(What this exercise asks)
1: Translate this sentence from the passage on Tamil language use in an Australian Hindu temple into Spanish: "It also highlights the important role played by the temple in supporting these migrants."
2: Write what follows the last sentence of the passage on Tamil language use in an Australian Hindu temple.

(Page extract)

The study investigates the role of the Tamil language in the temple, the types of language practices that the second generation employ in the space, and the relevance of the Tamil language and Hindu religion in the lives of second-generation devotees. It provides an insight into how migrant youth skilfully use their heritage language and English to achieve communication and index their hybrid identifications as they grow up in Anglo-dominant, multicultural Australia. It also highlights the important role played by the temple in supporting these migrants.

At a macro-level, this study shows how the temple, as a religious institution, not only provides a space for Hindu worship, but one for socialising, cultural identification and the transmission of language, religion and culture. In Sri Lanka the Tamil language and Hindu religion are closely linked in a Tamil Hindu culture and this strong language-religion ideology is reflected in the language practices of the temple. However, in the Australian setting, the temple faces sociocultural change including an increasingly ethnically and linguistically diverse congregation and disengagement by the second generation. Therefore there is a tension between the extent to which the temple remains linked to its Tamil identity and to which it must change its policies to accommodate those who do not speak Tamil.

On the micro-level, as an insight into language practices for the second generation, the thesis focuses on one class in the temple’s Tamil-medium religious school. Naturalistic linguistic data collected from a small class of teenage devotees reveals that translanguaging is the usual code for interactions. While English is dominant in the students’ lives, practices in the classroom show that approximately 30 per cent of their speech contains Tamil, thus evidencing the language-religion ideology being transmitted to the next generation. English and Tamil features perform particular but also overlapping functions in the classroom. The students and teacher create a safe space where they can use their individual repertoires to explore and challenge their beliefs and positions in terms of their heritage culture and religion. Through the analysis of selected linguistic extracts, the multicompetence, creativity, criticality, cooperation and subversion of the students is evident in their language use.

(Dataset)
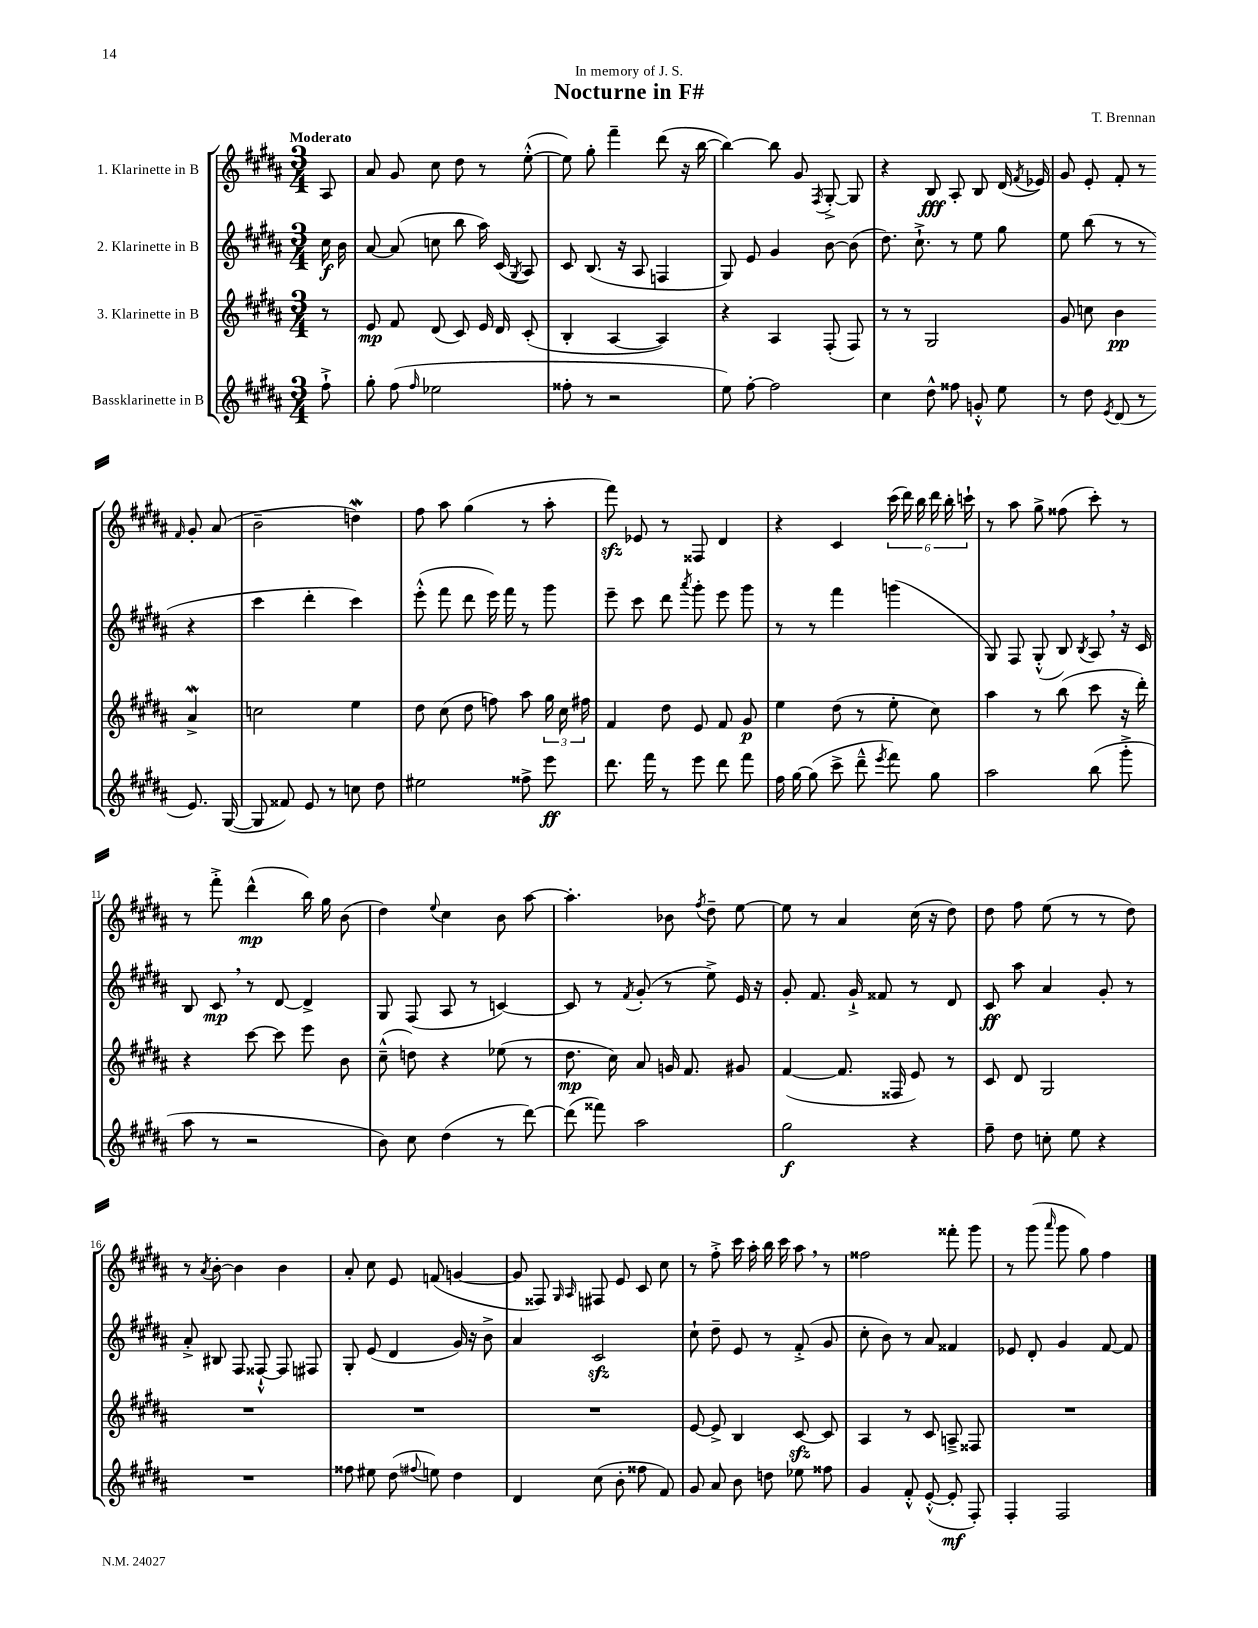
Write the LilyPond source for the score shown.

\header { title = "Nocturne in F#" composer = "T. Brennan" dedication = "In memory of J. S." }
<<
\new StaffGroup <<
\new Staff = "s0" \with { instrumentName = "1. Klarinette in B" } {
    \clef treble \key b \major \numericTimeSignature \time 3/4 \partial 8 \tempo "Moderato"
    \autoBeamOff ais8 |
    ais'8 gis'8 cis''8 dis''8 r8 e''8~-.-^( |
    e''8) gis''8-. fis'''4-- dis'''8( r16 b''16~ |
    b''4~) b''8 gis'8 \acciaccatura { fis8 } gis8~-.-> gis8 |
    r4 b8\fff ais8-. b8 dis'16( \acciaccatura { fis'8 } ees'16) |
    gis'8 e'8-. fis'8-. r8 \grace { fis'16 } gis'8-. ais'8( |
    b'2-- d''4\mordent) |
    fis''8 ais''8 gis''4( r8 ais''8-. |
    fis'''8\sfz) ees'8 r8 fisis8 dis'4 |
    r4 cis'4 \tuplet 6/4 { cis'''16( dis'''16) b''16 dis'''16 b''16-. c'''16-! } |
    r8 ais''8 gis''8-> fisis''8( cis'''8-.) r8 |
    r8 fis'''8-.-> dis'''4-^\mp( b''16) gis''16 b'8( |
    dis''4) \appoggiatura { e''8 } cis''4 b'8 ais''8~ |
    ais''4.-. bes'8 \acciaccatura { fis''8 } dis''8-- e''8~ |
    e''8 r8 ais'4 cis''16( r16 dis''8) |
    dis''8 fis''8 e''8( r8 r8 dis''8) |
    r8 \acciaccatura { ais'8 } b'8~-. b'4 b'4 |
    ais'8-. cis''8 e'8 f'8( g'4~ |
    g'8 fisis8) \grace { gis16 ais16 } fis8 e'8 cis'8 cis''8 |
    r8 fis''8-.-> cis'''16 ais''16-. b''16 cis'''16 ais''8 \breathe r8 |
    fisis''2 fisis'''8-. gis'''8 |
    r8 gis'''8( \grace { ais'''16 } gis'''8 gis''8) fis''4 \bar "|." |
}
\new Staff = "s1" \with { instrumentName = "2. Klarinette in B" } {
    \clef treble \key b \major \numericTimeSignature \time 3/4 \partial 8
    \autoBeamOff cis''16\f b'16 |
    ais'8~ ais'8( c''8 b''8 ais''16) cis'16( \acciaccatura { gis8 } ais8) |
    cis'8 b8.( r16 ais8 f4 |
    gis8) e'8 gis'4 b'8~ b'8( |
    dis''8.) cis''8.-!-> r8 e''8 gis''8 |
    e''8 b''8( r8 r8 r4 |
    cis'''4 dis'''4-. cis'''4) |
    e'''8-.-^( fis'''8 dis'''8 e'''16) fis'''16 r8 gis'''8 |
    e'''8-- cis'''8 dis'''8 \acciaccatura { ais'''8 } gis'''8-. e'''8 gis'''8 |
    r8 r8 fis'''4 g'''4( |
    gis8) fis8 gis8-.-^( b8) \acciaccatura { b8 } ais8 \breathe r16 cis'16 |
    b8 cis'8\mp \breathe r8 dis'8~ dis'4-> |
    gis8 fis8( ais8 r8 c'4~) |
    c'8 r8 \acciaccatura { fis'8 } gis'8-.( r8 e''8->) e'16 r16 |
    gis'8-. fis'8. gis'16-!-> fisis'8 r8 dis'8 |
    cis'8\ff ais''8 ais'4 gis'8-. r8 |
    ais'8-.-> bis8 fis8 fisis8~-!-^ fisis8 fis8 |
    gis8-. e'8( dis'4 gis'16) r16 b'8-> |
    ais'4 cis'2\sfz |
    cis''8-! dis''8-- e'8 r8 fis'8-.->( gis'8 |
    cis''8-. b'8) r8 ais'8 fisis'4 |
    ees'8 dis'8-. gis'4 fis'8~ fis'8 \bar "|." |
}
\new Staff = "s2" \with { instrumentName = "3. Klarinette in B" } {
    \clef treble \key b \major \numericTimeSignature \time 3/4 \partial 8
    \autoBeamOff r8 |
    e'8\mp fis'8 dis'8( cis'8) e'16 dis'16 cis'8-.( |
    b4-. ais4~ ais4) |
    r4 ais4 fis8-.( fis8) |
    r8 r8 gis2 |
    gis'8 c''8 b'4\pp ais'4->\mordent |
    c''2 e''4 |
    dis''8 cis''8( dis''8 f''8) ais''8 \tuplet 3/2 { gis''16 cis''16 fis''16 } |
    fis'4 dis''8 e'8 fis'8 gis'8\p |
    e''4 dis''8( r8 e''8-. cis''8) |
    ais''4 r8 b''8( cis'''8 r16 dis'''16-.) |
    r4 cis'''8~ cis'''8 e'''8 b'8 |
    cis''8---^( d''8) r4 ees''8( r8 |
    dis''8.\mp cis''16) ais'8 g'16 fis'8. gis'8 |
    fis'4~( fis'8. fisis16 e'8) r8 |
    cis'8 dis'8 gis2 |
    R2. |
    R2. |
    R2. |
    e'8~ e'8-> b4 cis'8~\sfz cis'8 |
    ais4 r8 cis'8 a8---> fisis8 |
    R2. \bar "|." |
}
\new Staff = "s3" \with { instrumentName = "Bassklarinette in B" } {
    \clef treble \key b \major \numericTimeSignature \time 3/4 \partial 8
    \autoBeamOff fis''8-!-> |
    gis''8-. fis''8( \grace { fis''16 } ees''2 |
    fisis''8-. r8 r2 |
    e''8) fis''8~-. fis''2 |
    cis''4 dis''8-^ fisis''8 g'8-.-^ e''8 |
    r8 dis''8 \acciaccatura { e'8 } dis'8( r8 e'8.) gis16~( |
    gis8 fisis'8) e'8 r8 c''8 dis''8 |
    eis''2 fisis''8-> e'''8\ff |
    dis'''8. fis'''16 r8 e'''8 dis'''8 fis'''8 |
    fis''16 gis''16~ gis''8( cis'''8-> dis'''8---^ \acciaccatura { e'''8 } fis'''8) gis''8 |
    ais''2 b''8( gis'''8-.-> |
    ais''8 r8 r2 |
    b'8) cis''8 dis''4( r8 dis'''8~) |
    dis'''8( fisis'''8) ais''2 |
    gis''2\f r4 |
    fis''8-- dis''8 c''8-. e''8 r4 |
    R2. |
    fisis''8 eis''8 dis''8( \appoggiatura { fis''8 } e''8) dis''4 |
    dis'4 cis''8( b'8-. fisis''8 fis'8) |
    gis'8 ais'8 b'8 d''8 ees''8 fisis''8 |
    gis'4 fis'8-.-^ e'8~-.-^( e'8-.\mf fis8-.) |
    fis4-. fis2 \bar "|." |
}
>>
>>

(Responses by task)
1: También destaca el importante papel que desempeña el templo en el apoyo a estos migrantes.

2:
While pure Tamil is not necessarily used in the class, the ways in which Tamil features are adopted to signal a connection to Tamil culture, the ethnoreligious community and to perform a Tamil Hindu identity are highly significant. It forms part of the picture of a group of second-generation migrants who can practice their heritage language, religion and culture with confidence in Australian society, and at the same time, bring their strong proficiency in English into these expressions of heritage, identity and faith.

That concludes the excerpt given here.